This application is a continuation of U.S. patent application Ser. No. 12/982,307, filed on Dec. 30, 2010, the disclosure of which is incorporated herein by reference.
BACKGROUND OF THE DISCLOSURE
1. Field of the Disclosure
The disclosure relates generally to systems and methods for estimating water content in a fluid.
2. Description of the Related Art
Determining the amount or quantity of water or another component of a fluid may be desirable in a variety of situations. For example, hydrocarbons such as oil recovered from a subterranean formation may include a water component. Excessive amounts of water in oil flowing from a given formation may make production uneconomical or may lead to undesirable conditions in an oil bearing reservoir. Therefore, it may be desirable to quantify the amount of water in an inflowing oil in order to assess production effectiveness and to take corrective action, if needed.
The present disclosure addresses the need to estimate water content in these and other situations.
SUMMARY OF THE DISCLOSURE
In aspects, the present disclosure provides an apparatus for estimating a parameter of interest relating to a fluid. The apparatus may include a conduit, a reactive media in the conduit, the reactive media interacting with a selected fluid component to control a flow parameter of the conduit; and at least one sensor responsive to the flow parameter. In some arrangements, an analyzer may be used to estimate the parameter of interest, e.g., water content, using information from the sensor(s).
* * * * * * *
Tasks:
(A) Decide whether each statement agrees with the patent excerpt: (i) the application continues an earlier application filed on Dec. 30, 2010; (ii) the disclosure concerns estimating oil content in water; (iii) the apparatus may include at least one sensor responsive to the flow parameter. For each, answer yes or no and quote the deciding words.
(B) Please reproduce the patent excerpt from "2. Description of" up to and including "and other situations.".

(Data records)
* * * * * * *
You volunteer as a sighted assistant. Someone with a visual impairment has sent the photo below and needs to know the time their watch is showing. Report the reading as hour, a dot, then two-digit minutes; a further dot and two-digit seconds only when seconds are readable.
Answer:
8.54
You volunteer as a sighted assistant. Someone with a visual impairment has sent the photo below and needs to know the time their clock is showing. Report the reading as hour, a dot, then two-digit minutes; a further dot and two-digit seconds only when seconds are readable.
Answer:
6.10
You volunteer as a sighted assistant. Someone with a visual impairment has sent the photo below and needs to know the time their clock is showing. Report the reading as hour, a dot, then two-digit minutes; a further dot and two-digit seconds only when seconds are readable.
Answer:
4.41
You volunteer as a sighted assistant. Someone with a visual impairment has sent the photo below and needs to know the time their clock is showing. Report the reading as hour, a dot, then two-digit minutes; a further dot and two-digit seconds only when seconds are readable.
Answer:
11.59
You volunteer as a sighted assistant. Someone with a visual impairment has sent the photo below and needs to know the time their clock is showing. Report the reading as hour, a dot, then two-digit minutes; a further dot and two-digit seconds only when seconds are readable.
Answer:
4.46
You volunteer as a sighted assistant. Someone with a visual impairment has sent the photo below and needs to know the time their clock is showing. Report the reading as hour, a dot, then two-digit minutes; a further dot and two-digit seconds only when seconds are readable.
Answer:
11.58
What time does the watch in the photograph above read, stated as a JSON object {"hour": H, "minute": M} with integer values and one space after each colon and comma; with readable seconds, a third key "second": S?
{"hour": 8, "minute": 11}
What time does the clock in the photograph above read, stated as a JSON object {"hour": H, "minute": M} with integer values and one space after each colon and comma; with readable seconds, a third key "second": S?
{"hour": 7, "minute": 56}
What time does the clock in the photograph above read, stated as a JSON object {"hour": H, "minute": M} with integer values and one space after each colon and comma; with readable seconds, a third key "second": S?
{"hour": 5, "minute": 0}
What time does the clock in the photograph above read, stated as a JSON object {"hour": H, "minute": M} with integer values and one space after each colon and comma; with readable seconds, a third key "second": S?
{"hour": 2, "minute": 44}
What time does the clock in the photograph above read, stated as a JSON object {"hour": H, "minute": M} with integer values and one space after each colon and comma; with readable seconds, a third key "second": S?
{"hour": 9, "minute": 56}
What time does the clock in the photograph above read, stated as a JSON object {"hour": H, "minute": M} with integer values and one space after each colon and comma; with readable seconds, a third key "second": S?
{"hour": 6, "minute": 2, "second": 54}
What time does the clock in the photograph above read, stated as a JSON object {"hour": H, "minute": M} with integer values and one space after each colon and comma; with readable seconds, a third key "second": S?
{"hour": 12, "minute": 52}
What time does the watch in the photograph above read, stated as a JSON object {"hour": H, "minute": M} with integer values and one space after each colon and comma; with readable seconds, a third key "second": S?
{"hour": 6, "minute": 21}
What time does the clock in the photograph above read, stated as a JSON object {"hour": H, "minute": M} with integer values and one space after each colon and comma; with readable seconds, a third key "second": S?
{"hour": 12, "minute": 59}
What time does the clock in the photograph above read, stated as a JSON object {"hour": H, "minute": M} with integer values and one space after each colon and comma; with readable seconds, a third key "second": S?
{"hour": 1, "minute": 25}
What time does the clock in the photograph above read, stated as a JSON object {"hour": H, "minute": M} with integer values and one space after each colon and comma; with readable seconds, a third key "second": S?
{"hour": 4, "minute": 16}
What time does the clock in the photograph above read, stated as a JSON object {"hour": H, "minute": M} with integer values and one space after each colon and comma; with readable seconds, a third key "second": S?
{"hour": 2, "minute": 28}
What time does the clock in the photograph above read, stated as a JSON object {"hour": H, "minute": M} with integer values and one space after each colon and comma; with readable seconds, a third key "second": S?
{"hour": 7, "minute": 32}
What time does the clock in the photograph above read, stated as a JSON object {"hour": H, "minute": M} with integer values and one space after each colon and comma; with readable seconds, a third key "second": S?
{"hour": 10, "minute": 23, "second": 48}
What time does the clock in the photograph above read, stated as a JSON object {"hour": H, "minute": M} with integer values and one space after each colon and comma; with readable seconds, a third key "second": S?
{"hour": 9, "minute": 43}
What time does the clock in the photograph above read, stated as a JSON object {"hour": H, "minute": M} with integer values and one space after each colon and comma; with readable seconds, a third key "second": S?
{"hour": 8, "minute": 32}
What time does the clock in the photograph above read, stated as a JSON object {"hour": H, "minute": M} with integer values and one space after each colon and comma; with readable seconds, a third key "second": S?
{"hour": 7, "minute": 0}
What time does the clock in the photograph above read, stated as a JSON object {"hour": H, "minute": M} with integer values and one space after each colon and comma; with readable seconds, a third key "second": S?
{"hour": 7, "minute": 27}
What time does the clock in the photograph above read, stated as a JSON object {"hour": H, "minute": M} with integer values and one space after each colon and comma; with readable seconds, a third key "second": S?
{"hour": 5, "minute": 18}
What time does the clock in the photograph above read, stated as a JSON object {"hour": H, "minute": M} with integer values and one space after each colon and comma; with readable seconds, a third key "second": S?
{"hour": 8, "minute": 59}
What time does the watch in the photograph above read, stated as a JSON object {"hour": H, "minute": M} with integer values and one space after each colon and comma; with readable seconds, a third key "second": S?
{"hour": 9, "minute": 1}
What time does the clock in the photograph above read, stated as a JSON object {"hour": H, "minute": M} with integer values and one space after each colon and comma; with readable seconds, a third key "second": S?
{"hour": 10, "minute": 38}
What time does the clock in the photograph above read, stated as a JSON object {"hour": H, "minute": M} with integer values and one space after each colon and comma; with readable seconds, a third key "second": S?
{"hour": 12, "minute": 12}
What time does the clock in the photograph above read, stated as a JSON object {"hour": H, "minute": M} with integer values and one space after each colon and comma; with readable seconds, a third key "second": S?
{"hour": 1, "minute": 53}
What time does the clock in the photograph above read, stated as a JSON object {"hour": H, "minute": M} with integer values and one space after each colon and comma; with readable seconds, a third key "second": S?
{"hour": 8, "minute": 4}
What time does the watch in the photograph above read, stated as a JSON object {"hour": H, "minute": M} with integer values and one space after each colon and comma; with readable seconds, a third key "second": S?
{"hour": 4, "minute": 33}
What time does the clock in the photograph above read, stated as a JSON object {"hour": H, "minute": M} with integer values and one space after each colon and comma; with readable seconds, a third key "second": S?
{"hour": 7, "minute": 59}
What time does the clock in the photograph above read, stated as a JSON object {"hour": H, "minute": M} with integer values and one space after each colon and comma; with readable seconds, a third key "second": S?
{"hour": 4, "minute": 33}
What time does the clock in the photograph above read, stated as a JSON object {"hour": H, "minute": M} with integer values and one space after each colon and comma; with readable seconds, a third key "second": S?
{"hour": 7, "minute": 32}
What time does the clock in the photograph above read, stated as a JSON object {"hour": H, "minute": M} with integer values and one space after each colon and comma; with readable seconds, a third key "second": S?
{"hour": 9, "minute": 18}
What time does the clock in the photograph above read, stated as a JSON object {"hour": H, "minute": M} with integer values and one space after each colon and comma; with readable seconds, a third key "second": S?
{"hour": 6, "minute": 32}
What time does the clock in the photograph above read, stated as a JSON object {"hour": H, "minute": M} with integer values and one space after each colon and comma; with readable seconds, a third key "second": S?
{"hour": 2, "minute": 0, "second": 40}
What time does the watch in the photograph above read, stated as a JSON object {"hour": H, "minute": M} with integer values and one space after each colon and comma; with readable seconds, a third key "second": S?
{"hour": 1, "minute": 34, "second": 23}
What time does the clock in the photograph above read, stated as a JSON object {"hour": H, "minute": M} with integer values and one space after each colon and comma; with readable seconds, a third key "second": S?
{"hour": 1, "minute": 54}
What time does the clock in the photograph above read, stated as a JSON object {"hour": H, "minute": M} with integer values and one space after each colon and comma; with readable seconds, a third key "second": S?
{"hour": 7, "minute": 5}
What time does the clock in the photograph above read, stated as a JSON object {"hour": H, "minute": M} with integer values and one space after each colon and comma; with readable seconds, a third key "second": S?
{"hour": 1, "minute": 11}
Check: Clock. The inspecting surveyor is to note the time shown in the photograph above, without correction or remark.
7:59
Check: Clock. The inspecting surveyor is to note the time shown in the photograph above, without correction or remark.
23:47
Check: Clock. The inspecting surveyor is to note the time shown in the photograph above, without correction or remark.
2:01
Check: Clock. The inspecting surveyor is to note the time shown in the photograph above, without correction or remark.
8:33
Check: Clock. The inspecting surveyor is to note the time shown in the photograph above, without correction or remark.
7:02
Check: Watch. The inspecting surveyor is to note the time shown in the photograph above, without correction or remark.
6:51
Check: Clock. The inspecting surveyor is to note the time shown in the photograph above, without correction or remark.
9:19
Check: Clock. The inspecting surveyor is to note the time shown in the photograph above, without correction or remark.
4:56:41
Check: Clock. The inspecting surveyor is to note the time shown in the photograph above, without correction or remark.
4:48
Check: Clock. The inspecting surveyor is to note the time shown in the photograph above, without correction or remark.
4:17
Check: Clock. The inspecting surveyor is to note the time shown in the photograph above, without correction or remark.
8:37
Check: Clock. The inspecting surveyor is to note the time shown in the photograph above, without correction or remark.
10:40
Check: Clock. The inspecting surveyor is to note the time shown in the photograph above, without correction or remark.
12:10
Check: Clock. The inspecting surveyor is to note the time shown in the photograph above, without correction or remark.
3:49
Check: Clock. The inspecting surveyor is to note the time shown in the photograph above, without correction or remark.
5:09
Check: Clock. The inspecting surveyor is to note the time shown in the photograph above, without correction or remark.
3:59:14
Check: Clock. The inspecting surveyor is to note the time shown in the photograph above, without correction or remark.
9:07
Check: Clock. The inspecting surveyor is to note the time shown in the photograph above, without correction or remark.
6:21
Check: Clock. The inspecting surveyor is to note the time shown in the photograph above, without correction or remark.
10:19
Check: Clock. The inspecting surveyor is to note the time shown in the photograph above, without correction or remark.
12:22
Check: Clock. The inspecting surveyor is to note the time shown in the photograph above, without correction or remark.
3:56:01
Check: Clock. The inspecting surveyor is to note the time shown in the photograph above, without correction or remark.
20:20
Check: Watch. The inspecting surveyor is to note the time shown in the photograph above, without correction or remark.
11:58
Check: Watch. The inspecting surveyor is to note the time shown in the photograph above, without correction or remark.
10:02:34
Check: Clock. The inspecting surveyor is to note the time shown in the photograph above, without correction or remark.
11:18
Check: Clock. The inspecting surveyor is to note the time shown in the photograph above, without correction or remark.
* * * * * * *
In response:
(A)
(i) Yes: "filed on Dec. 30, 2010"
(ii) No: "estimating water content in a fluid"
(iii) Yes: "at least one sensor responsive to the flow parameter"

(B)
2. Description of the Related Art
Determining the amount or quantity of water or another component of a fluid may be desirable in a variety of situations. For example, hydrocarbons such as oil recovered from a subterranean formation may include a water component. Excessive amounts of water in oil flowing from a given formation may make production uneconomical or may lead to undesirable conditions in an oil bearing reservoir. Therefore, it may be desirable to quantify the amount of water in an inflowing oil in order to assess production effectiveness and to take corrective action, if needed.
The present disclosure addresses the need to estimate water content in these and other situations.